### TASK BRIEF
Report every line below that carries the word "affair".

Front-end code change data
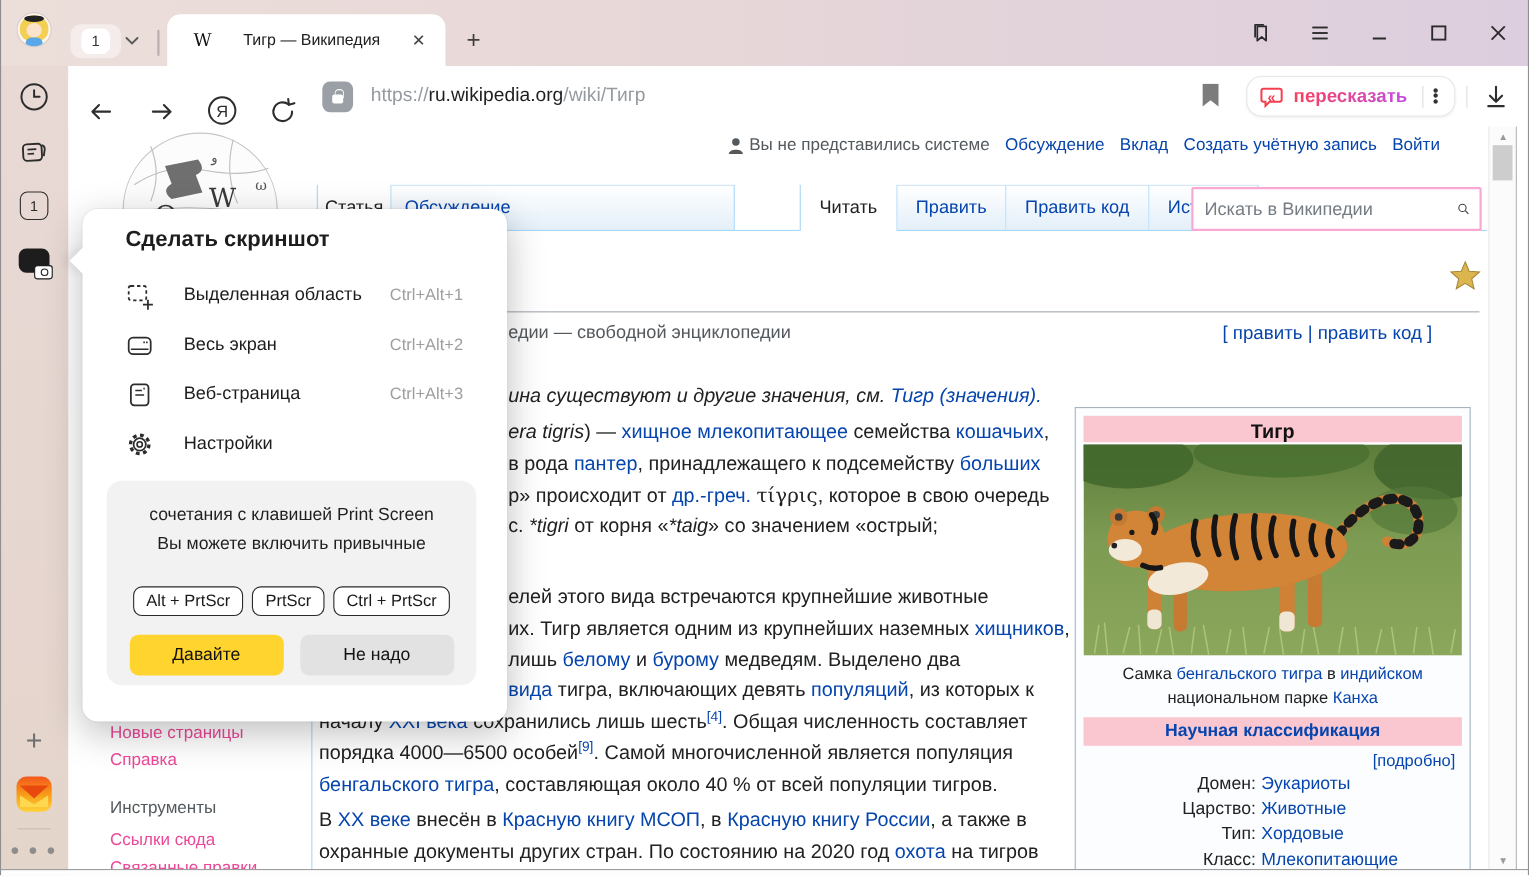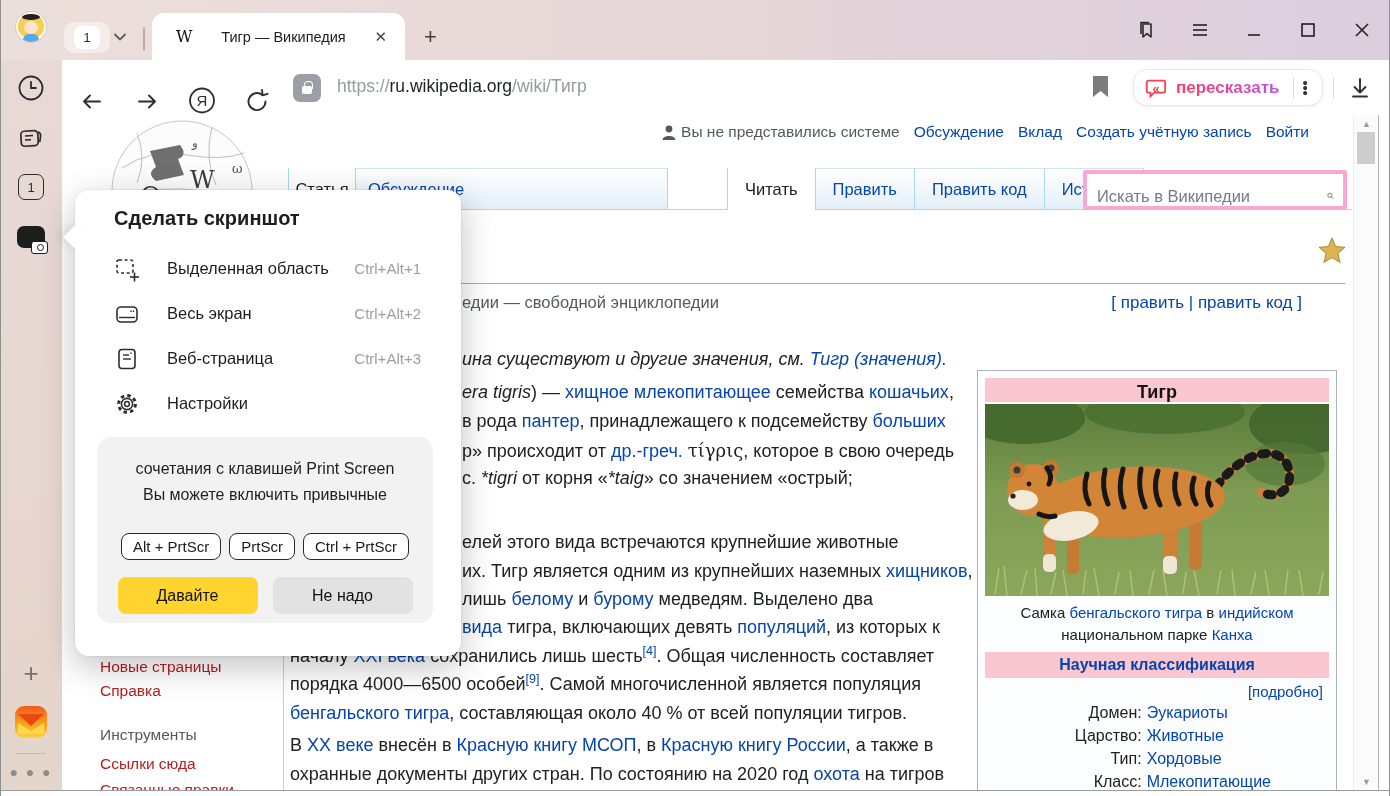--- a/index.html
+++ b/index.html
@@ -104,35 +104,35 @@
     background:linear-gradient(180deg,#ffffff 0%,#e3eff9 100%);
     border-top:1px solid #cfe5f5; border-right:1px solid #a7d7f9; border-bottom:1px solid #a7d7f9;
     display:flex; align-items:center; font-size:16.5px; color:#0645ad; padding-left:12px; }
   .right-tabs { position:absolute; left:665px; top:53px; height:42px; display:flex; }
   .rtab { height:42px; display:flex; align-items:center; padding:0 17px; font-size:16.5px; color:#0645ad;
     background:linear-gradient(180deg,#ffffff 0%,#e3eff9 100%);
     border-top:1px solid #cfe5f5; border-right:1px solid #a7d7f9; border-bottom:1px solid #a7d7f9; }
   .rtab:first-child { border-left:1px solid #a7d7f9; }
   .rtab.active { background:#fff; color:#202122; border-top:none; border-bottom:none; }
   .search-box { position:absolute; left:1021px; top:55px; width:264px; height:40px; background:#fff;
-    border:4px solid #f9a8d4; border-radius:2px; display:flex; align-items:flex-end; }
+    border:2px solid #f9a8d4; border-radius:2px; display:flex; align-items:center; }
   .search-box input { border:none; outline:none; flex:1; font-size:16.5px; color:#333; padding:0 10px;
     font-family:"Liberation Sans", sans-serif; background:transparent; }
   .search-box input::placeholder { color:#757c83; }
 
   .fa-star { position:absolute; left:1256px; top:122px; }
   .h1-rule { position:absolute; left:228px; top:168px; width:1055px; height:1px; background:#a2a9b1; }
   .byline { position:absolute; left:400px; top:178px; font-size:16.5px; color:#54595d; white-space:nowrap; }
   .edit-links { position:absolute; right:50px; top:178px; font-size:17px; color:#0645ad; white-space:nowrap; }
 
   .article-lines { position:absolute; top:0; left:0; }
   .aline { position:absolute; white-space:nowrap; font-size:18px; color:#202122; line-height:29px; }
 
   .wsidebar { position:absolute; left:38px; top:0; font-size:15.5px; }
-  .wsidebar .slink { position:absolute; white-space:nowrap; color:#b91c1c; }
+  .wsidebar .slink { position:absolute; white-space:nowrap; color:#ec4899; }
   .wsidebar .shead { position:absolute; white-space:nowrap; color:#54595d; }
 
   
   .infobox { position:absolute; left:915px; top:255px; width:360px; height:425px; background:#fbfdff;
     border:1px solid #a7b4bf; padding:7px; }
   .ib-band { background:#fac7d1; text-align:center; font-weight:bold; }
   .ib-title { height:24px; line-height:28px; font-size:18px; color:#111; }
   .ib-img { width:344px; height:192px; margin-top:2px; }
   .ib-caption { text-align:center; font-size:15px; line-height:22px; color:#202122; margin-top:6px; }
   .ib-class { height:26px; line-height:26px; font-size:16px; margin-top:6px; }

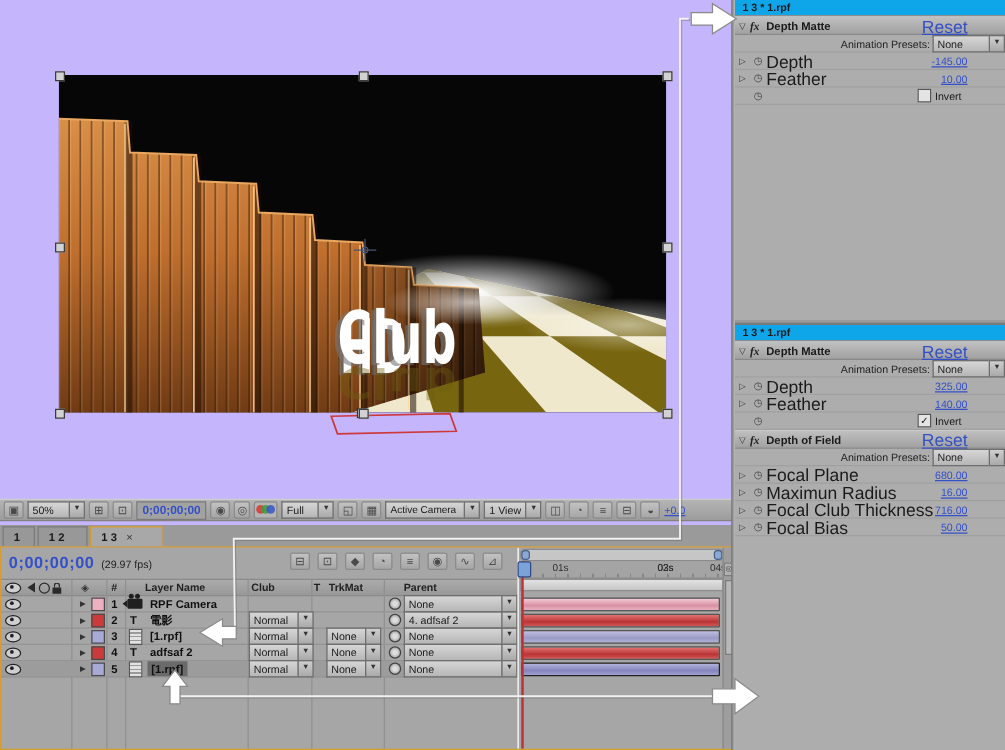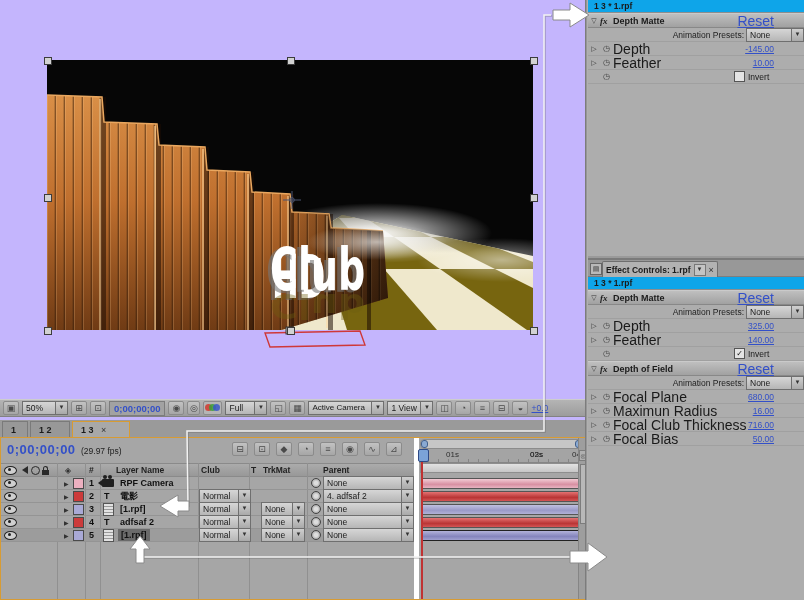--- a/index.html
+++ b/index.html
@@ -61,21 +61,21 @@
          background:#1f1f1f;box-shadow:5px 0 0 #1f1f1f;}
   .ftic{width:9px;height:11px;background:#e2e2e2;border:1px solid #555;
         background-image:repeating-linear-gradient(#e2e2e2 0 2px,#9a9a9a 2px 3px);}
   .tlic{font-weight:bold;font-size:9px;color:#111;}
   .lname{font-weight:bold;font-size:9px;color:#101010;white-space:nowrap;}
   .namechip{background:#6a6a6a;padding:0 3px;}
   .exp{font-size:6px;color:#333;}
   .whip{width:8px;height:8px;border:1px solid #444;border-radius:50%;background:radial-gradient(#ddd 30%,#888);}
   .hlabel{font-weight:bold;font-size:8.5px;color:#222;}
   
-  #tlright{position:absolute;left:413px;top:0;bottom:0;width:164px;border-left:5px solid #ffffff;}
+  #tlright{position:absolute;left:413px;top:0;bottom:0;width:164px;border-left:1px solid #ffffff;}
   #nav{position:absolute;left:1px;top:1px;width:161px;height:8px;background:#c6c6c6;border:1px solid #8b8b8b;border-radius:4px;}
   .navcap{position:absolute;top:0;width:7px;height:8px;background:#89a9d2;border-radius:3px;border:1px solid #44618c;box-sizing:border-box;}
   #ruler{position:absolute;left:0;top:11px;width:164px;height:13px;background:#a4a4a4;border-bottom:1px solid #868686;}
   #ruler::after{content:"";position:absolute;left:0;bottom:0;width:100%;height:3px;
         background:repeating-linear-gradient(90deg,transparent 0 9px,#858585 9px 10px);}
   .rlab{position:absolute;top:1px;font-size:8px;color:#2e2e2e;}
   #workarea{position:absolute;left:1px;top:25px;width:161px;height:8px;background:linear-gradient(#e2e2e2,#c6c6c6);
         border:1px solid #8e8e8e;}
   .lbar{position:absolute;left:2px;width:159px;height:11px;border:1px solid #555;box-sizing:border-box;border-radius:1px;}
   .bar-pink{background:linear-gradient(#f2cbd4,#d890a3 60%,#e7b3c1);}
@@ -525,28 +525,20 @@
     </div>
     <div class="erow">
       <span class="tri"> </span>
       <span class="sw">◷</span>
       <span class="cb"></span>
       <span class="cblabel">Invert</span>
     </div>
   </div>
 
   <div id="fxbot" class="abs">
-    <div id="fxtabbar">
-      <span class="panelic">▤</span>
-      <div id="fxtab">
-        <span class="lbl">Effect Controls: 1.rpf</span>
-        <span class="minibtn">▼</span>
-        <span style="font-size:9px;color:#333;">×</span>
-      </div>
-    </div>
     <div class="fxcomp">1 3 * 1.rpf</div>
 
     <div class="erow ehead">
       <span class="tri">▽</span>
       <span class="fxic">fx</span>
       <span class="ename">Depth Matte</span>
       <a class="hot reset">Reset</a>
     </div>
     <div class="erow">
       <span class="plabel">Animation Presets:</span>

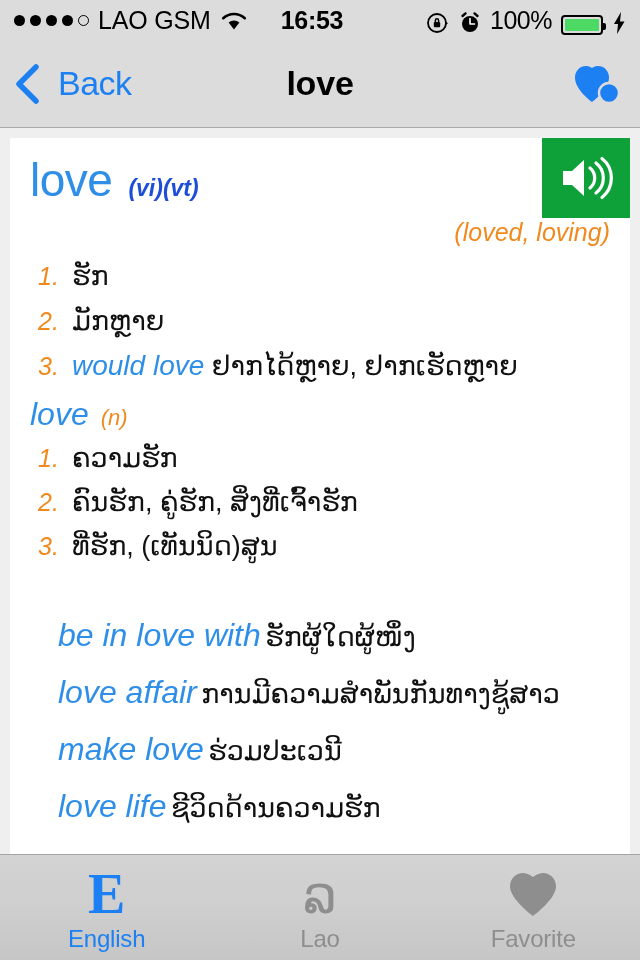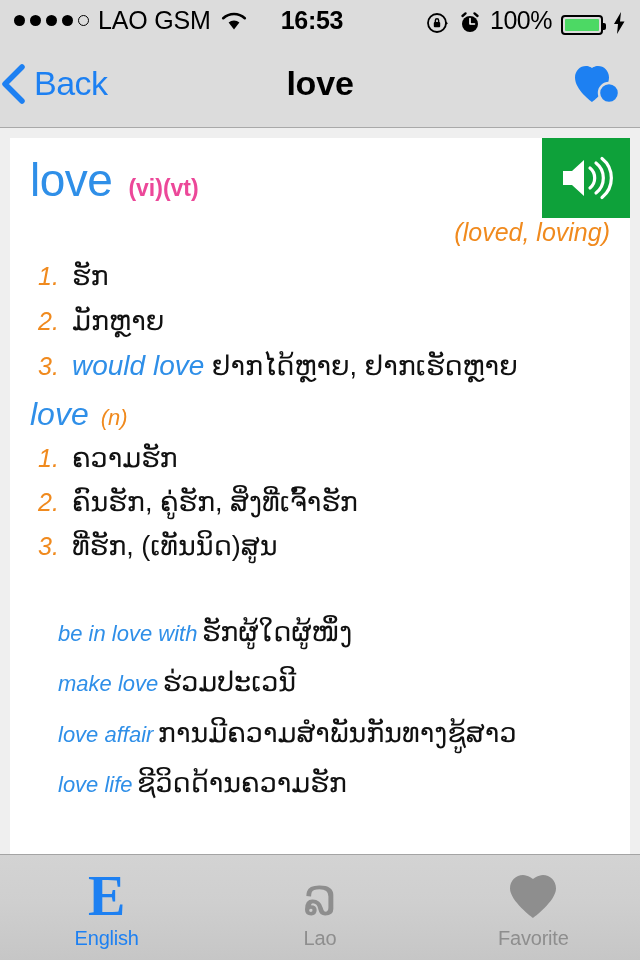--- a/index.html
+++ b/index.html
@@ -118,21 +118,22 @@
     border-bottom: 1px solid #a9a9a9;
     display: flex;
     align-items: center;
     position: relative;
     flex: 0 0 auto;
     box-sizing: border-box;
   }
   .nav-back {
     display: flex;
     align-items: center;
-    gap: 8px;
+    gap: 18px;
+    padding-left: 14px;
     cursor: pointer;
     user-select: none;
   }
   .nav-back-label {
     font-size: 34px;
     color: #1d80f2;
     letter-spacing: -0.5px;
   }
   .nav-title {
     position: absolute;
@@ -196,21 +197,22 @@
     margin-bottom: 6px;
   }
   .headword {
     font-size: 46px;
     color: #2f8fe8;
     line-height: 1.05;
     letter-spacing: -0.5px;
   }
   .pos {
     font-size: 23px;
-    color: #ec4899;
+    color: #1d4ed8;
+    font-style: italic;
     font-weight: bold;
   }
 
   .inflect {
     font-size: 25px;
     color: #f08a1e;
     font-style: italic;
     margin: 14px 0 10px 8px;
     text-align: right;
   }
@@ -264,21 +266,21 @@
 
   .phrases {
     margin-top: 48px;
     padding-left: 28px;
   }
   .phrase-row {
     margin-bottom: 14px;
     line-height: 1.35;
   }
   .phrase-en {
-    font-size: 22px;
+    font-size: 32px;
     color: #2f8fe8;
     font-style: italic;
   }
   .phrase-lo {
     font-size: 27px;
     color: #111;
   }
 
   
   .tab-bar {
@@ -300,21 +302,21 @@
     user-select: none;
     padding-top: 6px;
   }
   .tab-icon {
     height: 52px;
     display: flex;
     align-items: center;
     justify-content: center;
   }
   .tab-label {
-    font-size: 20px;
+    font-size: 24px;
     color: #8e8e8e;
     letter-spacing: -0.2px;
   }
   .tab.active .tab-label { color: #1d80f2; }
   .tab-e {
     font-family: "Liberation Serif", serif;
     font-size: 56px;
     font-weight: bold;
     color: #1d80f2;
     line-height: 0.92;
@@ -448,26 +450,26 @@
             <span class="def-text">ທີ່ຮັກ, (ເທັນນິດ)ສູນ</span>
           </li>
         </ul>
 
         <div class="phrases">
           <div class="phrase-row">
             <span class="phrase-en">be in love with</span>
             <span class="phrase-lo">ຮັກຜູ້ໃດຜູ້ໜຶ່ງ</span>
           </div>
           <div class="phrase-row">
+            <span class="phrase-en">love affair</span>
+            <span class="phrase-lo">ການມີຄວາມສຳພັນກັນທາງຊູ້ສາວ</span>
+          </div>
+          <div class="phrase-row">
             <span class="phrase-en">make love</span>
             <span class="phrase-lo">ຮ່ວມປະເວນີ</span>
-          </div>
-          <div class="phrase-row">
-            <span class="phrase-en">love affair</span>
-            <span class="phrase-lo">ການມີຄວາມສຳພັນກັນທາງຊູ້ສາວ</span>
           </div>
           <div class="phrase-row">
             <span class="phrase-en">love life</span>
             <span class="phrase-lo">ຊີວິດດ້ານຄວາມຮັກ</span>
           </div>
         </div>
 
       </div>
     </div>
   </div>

### REPLY TO THE TASK
+            <span class="phrase-en">love affair</span>
-            <span class="phrase-en">love affair</span>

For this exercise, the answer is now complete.